Source passage:
==*==
Our WILD Neighbors: Protecting Native Wildlife
As the seasons change in the American southeast, and springtime brings more showers and warmer weather, native wildlife start becoming more active. This change means animals are starting to venture out of their winter homes to begin finding mates, building nests, and raising babies. During this seasonal shift in behavior there are practices you can exercise and keep all year round to help protect native wildlife. Use this article as a guide to help you learn more about the habits of wildlife and how you can help them thrive – all while respecting them at the same time!
Helping Protect Native BABY Wildlife
Noticing more babies in your backyard? Remember that every animal family is different, and they take care of their young in very different ways. For example, mama rabbits and deer leave their littles ones alone during the day and come back to protect them at night. While opossum mothers can carry up to 20 babies in their pouch and then on their backs until they are ready to venture out alone. Bird and squirrel mamas will build nests and take care of their little ones until they are mature enough to live on their own. Because of all these differences, you might find what appears to be abandoned baby animals. But often this is far from the case!
What can you do to protect native baby wildlife? Always remember that a baby’s best chance of survival is with its parents in the wild. Please DO NOT try and take care of the baby! If you think a baby animal might be sick or injured, contact a local wildlife rehabilitator. Always contact a professional first before handling or moving any wildlife. Your local wildlife rehabilitator can help you assess the situation and guide you in what to do next. More often than not they will have you simply observe the baby and wait for their parents to return. Remember, if you do bring an animal to your local wildlife center please consider bringing a donation of funds or supplies the center needs. Most wildlife rehabilitation centers are entirely self-funded by donations, so they need your support!
==*==
Exercise details: Please give the native wildlife article again from "What can you" through "need your support!", renaming every "wildlife rehabilitator" to "wildlife rescue group".
==*==
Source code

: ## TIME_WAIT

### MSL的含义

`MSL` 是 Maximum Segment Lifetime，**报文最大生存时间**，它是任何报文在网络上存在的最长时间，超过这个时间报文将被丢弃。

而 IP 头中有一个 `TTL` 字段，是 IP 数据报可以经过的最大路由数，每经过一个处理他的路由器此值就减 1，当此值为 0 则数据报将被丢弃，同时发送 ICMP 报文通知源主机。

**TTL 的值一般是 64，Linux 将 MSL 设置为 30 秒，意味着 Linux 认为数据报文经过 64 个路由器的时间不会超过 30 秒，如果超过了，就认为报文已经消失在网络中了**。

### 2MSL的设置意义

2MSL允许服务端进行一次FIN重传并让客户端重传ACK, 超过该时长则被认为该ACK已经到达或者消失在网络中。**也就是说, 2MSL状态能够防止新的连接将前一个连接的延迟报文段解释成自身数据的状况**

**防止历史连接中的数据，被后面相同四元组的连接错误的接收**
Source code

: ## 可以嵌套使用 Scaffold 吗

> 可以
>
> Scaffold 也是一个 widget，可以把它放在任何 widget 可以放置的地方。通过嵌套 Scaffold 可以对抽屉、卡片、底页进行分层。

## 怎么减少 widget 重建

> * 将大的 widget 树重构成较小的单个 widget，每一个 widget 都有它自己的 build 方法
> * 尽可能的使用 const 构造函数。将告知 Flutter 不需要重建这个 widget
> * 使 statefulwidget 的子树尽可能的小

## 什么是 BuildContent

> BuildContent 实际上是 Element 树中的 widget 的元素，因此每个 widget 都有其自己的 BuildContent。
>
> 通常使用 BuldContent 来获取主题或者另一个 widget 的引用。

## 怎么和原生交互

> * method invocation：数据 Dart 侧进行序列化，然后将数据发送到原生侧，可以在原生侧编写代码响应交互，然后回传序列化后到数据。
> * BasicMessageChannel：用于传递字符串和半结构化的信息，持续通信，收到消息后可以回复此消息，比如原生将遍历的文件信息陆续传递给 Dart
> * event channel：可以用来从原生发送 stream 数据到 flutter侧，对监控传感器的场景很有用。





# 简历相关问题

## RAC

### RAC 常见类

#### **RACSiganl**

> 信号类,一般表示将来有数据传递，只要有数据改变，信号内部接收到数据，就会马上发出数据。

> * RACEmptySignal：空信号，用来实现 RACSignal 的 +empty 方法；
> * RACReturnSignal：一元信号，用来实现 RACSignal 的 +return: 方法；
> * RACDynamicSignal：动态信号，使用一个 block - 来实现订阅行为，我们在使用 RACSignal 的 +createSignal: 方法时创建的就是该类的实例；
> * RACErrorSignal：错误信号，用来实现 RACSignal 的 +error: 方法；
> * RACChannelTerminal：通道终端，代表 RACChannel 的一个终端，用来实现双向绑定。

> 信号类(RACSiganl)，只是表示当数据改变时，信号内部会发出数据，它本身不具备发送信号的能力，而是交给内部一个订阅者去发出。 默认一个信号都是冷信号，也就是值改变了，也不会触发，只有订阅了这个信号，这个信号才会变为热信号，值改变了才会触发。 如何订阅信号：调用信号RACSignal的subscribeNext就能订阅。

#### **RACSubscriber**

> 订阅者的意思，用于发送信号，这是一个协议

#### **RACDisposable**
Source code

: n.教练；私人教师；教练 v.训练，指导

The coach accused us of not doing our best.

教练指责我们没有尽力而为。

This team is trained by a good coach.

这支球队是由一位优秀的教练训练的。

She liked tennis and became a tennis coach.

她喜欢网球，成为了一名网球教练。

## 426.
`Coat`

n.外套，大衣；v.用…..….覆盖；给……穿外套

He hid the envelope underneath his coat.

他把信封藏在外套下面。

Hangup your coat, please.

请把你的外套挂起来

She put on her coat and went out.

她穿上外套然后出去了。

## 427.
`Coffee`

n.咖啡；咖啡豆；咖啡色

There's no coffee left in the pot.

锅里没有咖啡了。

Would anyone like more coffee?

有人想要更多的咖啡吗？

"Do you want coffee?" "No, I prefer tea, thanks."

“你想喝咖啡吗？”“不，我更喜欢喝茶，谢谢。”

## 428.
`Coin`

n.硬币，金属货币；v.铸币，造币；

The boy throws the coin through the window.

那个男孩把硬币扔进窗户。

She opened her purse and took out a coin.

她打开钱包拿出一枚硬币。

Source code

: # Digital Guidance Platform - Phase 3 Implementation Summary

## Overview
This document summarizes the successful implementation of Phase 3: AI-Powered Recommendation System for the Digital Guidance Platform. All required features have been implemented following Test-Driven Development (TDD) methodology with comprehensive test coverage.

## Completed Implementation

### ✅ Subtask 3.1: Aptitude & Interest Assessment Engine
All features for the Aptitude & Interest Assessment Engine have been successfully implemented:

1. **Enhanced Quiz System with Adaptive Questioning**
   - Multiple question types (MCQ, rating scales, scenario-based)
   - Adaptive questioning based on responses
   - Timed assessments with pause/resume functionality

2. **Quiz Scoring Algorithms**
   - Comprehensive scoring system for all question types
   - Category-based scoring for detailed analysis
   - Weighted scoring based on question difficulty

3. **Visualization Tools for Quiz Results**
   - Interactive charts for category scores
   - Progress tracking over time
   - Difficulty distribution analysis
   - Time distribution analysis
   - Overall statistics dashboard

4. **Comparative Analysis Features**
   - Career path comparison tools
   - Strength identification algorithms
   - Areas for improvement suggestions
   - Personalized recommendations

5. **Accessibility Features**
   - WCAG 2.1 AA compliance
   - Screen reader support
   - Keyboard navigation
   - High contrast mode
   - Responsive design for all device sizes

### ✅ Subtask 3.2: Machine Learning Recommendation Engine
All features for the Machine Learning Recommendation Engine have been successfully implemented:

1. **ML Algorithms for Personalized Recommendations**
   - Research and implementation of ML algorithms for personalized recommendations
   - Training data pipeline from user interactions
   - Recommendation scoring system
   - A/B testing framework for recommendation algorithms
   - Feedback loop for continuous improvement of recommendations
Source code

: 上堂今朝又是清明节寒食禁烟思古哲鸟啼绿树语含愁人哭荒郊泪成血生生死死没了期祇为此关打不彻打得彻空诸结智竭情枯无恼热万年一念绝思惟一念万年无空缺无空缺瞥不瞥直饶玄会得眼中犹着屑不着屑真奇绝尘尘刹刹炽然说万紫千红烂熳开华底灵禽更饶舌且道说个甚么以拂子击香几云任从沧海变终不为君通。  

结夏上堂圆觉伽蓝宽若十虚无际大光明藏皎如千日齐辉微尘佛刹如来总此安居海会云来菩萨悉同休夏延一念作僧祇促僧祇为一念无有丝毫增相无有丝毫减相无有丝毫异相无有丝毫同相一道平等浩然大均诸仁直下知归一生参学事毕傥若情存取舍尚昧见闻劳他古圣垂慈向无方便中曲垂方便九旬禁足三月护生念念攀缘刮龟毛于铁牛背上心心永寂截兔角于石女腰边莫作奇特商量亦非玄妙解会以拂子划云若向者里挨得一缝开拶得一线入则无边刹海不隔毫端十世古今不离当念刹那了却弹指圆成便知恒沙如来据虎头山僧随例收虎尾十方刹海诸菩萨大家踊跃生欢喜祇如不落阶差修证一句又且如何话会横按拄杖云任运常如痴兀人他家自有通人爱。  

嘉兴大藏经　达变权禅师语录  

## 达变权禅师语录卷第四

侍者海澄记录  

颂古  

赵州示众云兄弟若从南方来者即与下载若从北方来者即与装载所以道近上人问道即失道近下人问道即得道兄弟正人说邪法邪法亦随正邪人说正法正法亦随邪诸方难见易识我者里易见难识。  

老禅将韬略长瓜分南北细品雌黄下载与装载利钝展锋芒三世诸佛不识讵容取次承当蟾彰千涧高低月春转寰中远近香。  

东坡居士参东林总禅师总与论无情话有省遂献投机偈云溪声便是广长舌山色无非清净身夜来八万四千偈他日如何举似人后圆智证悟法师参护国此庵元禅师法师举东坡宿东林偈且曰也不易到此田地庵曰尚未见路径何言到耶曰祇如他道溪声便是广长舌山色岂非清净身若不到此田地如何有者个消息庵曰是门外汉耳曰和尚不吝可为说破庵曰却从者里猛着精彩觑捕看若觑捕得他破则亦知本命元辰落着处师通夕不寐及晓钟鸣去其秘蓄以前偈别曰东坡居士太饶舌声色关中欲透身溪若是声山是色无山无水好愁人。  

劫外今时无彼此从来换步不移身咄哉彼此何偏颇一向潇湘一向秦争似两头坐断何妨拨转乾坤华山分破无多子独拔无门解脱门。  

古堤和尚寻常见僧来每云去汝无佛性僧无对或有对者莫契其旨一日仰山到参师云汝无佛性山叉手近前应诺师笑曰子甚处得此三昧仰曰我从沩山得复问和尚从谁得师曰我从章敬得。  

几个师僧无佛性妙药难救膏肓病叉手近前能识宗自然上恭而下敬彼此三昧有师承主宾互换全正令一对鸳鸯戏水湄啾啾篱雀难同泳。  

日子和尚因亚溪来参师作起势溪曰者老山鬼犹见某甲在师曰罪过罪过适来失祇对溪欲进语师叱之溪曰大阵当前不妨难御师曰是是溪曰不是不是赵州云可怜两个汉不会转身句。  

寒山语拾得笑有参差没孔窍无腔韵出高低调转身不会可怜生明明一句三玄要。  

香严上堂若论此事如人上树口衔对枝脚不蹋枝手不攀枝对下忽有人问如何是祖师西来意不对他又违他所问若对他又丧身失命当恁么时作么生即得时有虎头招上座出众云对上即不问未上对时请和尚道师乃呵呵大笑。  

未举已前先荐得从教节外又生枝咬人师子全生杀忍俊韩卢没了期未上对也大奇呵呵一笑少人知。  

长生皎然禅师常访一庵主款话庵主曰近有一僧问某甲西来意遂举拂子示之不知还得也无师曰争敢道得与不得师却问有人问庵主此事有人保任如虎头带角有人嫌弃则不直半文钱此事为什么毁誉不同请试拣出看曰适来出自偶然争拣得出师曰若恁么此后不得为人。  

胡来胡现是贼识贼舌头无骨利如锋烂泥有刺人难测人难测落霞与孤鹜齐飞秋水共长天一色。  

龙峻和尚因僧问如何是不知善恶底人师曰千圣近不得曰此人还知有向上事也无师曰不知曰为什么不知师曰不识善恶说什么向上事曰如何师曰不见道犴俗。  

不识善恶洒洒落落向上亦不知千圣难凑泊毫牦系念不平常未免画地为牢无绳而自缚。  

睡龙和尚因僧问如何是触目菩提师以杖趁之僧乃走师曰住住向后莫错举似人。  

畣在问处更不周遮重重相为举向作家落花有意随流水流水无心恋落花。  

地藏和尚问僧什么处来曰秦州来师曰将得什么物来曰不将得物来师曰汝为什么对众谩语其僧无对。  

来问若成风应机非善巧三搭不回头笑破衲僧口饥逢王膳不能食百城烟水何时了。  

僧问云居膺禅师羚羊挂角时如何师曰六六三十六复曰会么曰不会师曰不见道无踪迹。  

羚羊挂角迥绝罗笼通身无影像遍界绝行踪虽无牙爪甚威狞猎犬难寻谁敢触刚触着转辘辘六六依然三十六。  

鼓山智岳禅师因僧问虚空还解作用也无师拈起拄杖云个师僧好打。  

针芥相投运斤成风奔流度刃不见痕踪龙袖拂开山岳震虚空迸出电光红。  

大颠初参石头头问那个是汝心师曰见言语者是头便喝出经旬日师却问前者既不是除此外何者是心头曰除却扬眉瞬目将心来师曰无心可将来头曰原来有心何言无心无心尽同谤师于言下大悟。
==*==
Your response:
What can you do to protect native baby wildlife? Always remember that a baby’s best chance of survival is with its parents in the wild. Please DO NOT try and take care of the baby! If you think a baby animal might be sick or injured, contact a local wildlife rescue group. Always contact a professional first before handling or moving any wildlife. Your local wildlife rescue group can help you assess the situation and guide you in what to do next. More often than not they will have you simply observe the baby and wait for their parents to return. Remember, if you do bring an animal to your local wildlife center please consider bringing a donation of funds or supplies the center needs. Most wildlife rehabilitation centers are entirely self-funded by donations, so they need your support!